[[ Exercise data, beginning ]]
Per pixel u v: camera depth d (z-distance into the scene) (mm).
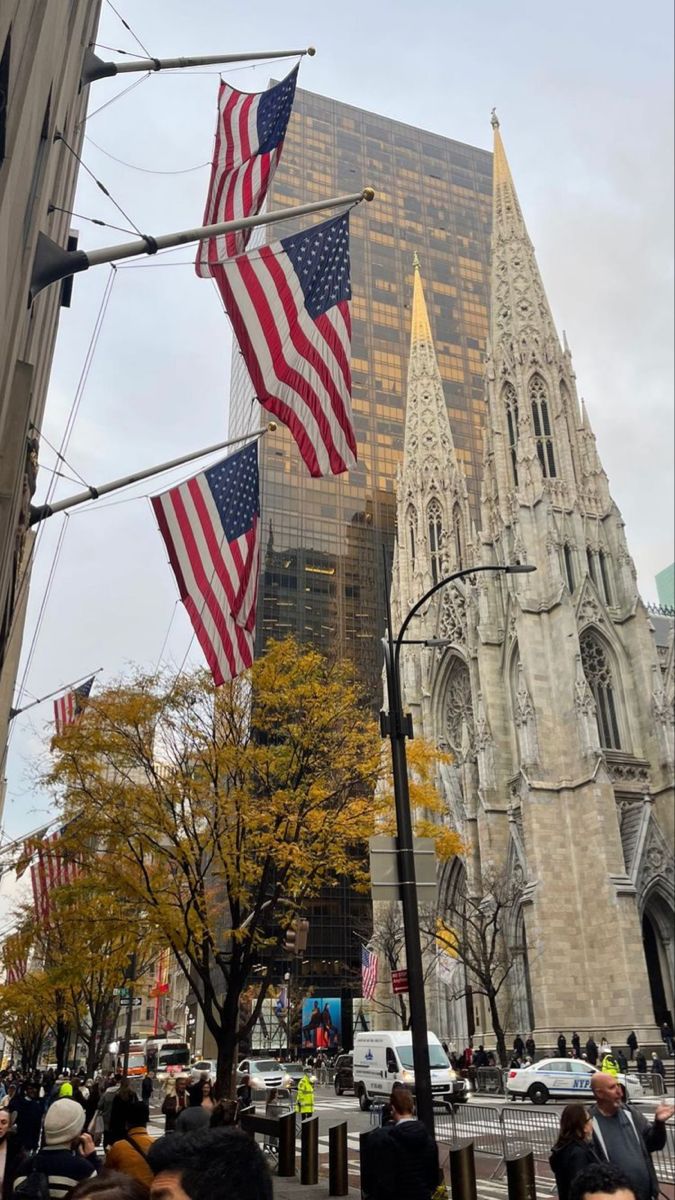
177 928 20781
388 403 125375
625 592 64688
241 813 21266
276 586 104000
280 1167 19891
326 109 144500
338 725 24906
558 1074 36469
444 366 134875
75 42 14125
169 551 19547
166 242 13227
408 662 77938
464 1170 13039
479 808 62500
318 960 83438
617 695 62156
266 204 130250
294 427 16984
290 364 16984
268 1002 77500
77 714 23625
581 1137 7855
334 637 101312
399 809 15531
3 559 13422
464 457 130250
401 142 148500
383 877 15000
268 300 16938
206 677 23406
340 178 139875
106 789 21297
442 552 83062
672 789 57719
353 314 130625
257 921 21594
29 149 9336
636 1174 7680
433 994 62500
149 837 21172
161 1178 3115
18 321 11086
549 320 76938
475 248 146250
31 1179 5824
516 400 74000
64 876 27969
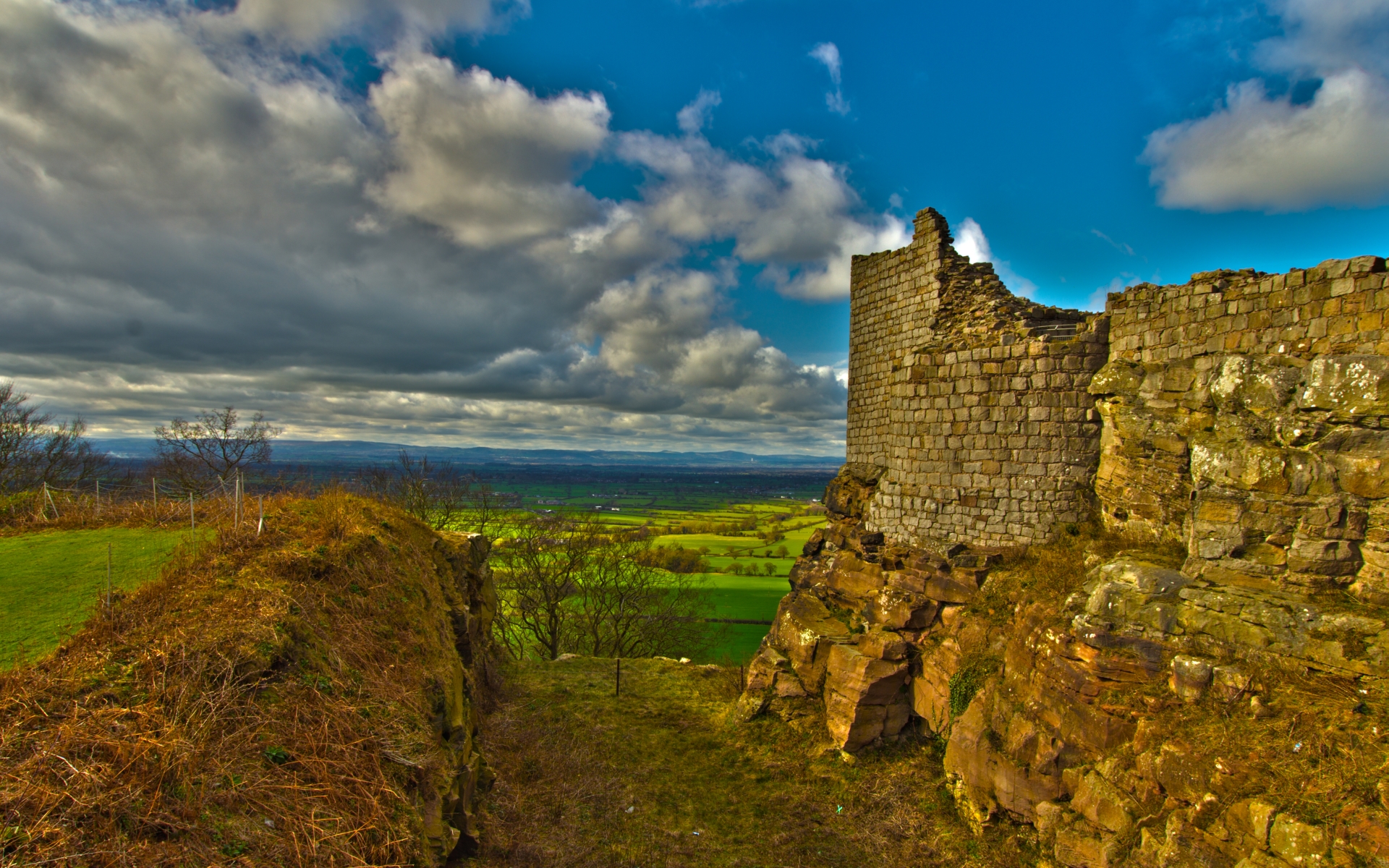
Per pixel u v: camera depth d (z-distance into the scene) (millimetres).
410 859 7266
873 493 19234
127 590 9930
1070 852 9555
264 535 11805
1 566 11773
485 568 22438
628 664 24250
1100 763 9758
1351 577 8984
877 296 20406
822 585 18359
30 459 32562
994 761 11508
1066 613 11195
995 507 14617
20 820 5152
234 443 36531
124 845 5297
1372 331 9305
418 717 9398
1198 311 11961
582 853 11156
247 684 7617
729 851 11906
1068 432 13969
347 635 9758
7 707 6281
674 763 15430
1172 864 8047
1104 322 13977
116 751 5961
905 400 16234
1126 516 12828
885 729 14828
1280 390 10133
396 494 33688
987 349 14766
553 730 16938
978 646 13352
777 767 14984
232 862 5703
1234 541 9922
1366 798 6855
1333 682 8195
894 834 12195
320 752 7434
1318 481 9352
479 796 11516
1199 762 8336
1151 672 9797
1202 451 10719
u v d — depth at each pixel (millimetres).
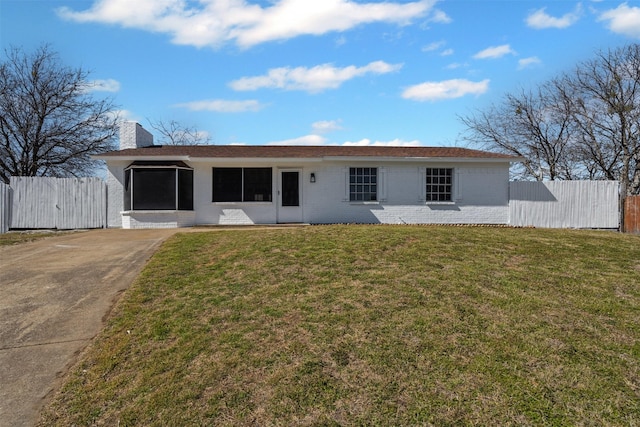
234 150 15898
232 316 4590
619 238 9664
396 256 7027
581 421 2787
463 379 3271
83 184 14211
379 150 16562
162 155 13586
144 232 11891
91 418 2988
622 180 20891
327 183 14586
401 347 3773
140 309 4906
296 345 3867
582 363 3498
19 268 7082
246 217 14391
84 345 4156
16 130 20188
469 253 7359
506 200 15188
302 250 7508
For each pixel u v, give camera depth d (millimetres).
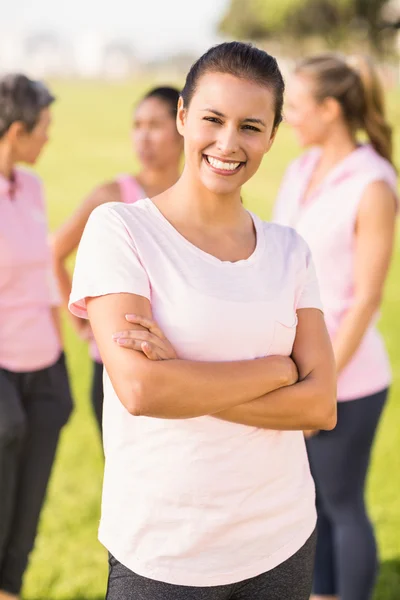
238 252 2412
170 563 2238
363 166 3686
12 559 3994
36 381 4035
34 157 4133
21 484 4043
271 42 54062
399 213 3779
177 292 2266
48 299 4113
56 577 4387
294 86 3867
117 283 2244
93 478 5727
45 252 4105
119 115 44531
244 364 2252
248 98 2254
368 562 3715
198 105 2289
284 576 2346
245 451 2283
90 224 2357
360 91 3785
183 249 2322
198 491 2234
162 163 4242
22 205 4062
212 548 2252
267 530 2312
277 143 31672
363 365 3674
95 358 4391
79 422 6891
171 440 2246
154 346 2182
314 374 2418
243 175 2338
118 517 2305
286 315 2383
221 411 2246
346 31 45531
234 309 2279
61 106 48312
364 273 3596
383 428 6754
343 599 3758
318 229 3701
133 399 2172
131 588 2270
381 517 5129
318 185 3838
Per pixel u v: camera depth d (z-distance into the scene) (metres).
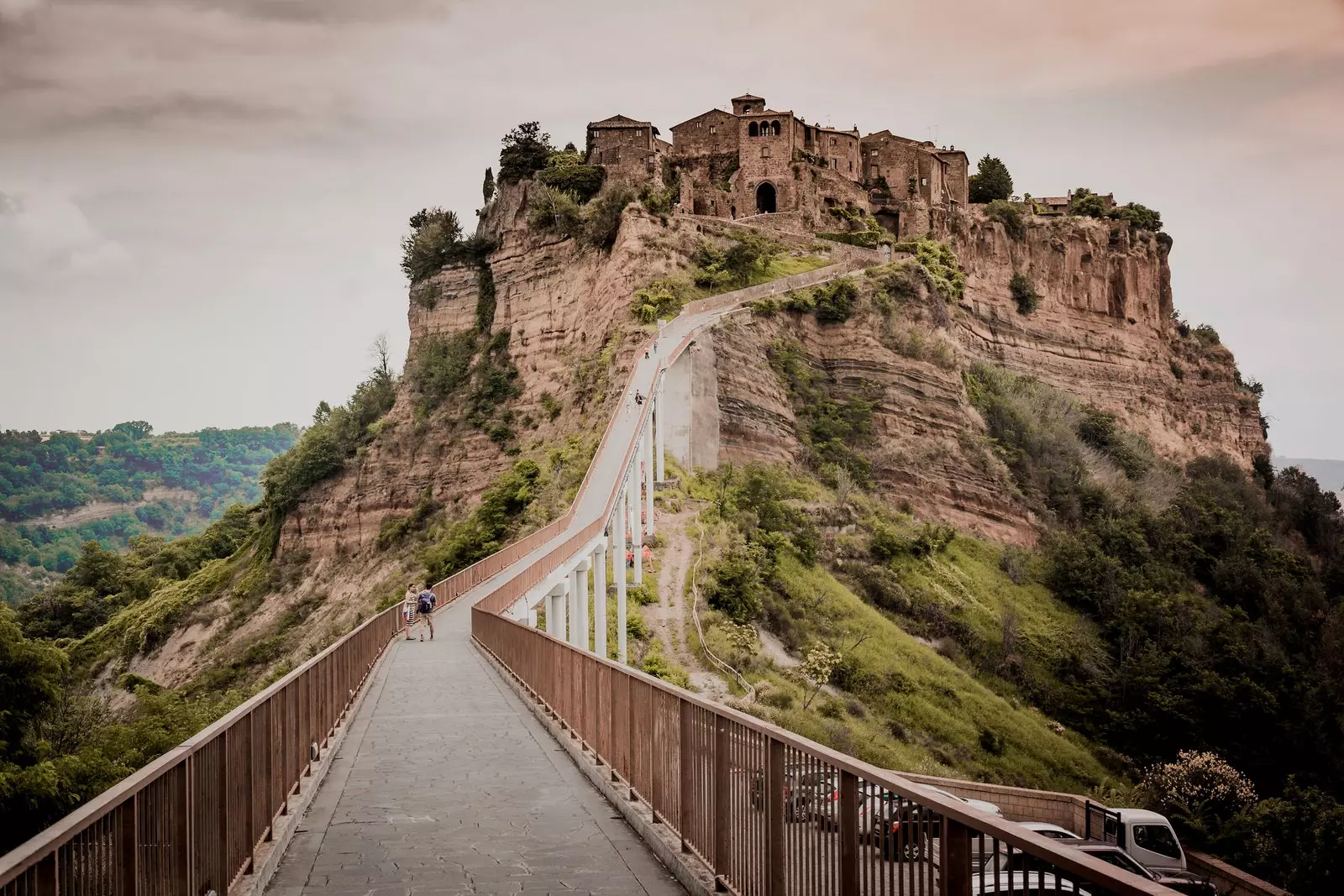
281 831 14.66
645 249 115.06
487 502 94.25
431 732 24.17
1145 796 65.25
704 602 74.06
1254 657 98.12
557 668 24.36
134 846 8.80
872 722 70.44
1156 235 190.50
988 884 7.35
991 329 159.88
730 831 12.20
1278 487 173.12
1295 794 63.91
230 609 119.19
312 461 125.31
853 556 95.31
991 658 92.38
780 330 115.75
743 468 101.19
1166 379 182.12
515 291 126.50
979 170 189.38
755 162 144.50
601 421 95.62
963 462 116.75
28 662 47.31
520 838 15.20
[[ Exercise data, end ]]
*Task brief*. Take the line containing "302 250 7508" and every line after it up to the end of the data, and write them out exactly, without the pictures.

*Written answer*.
302 250 7508
For each pixel u v, give camera depth d (millimetres).
238 252 2412
170 563 2238
363 166 3686
12 559 3994
36 381 4035
34 157 4133
21 484 4043
271 42 54062
399 213 3779
177 292 2266
48 299 4113
56 577 4387
294 86 3867
117 283 2244
93 478 5727
45 252 4105
119 115 44531
244 364 2252
248 98 2254
368 562 3715
198 105 2289
284 576 2346
245 451 2283
90 224 2357
360 91 3785
183 249 2322
198 491 2234
162 163 4242
22 205 4062
212 548 2252
267 530 2312
277 143 31672
363 365 3674
95 358 4391
79 422 6891
171 440 2246
154 346 2182
314 374 2418
243 175 2338
118 517 2305
286 315 2383
221 411 2246
346 31 45531
234 309 2279
61 106 48312
364 273 3596
383 428 6754
343 599 3758
318 229 3701
133 399 2172
131 588 2270
381 517 5129
318 185 3838
Per pixel u v: camera depth d (z-distance into the scene) (metres).
281 831 14.66
645 249 115.06
487 502 94.25
431 732 24.17
1145 796 65.25
704 602 74.06
1254 657 98.12
557 668 24.36
134 846 8.80
872 722 70.44
1156 235 190.50
988 884 7.35
991 329 159.88
730 831 12.20
1278 487 173.12
1295 794 63.91
230 609 119.19
312 461 125.31
853 556 95.31
991 658 92.38
780 330 115.75
743 468 101.19
1166 379 182.12
515 291 126.50
979 170 189.38
755 162 144.50
601 421 95.62
963 462 116.75
28 662 47.31
520 838 15.20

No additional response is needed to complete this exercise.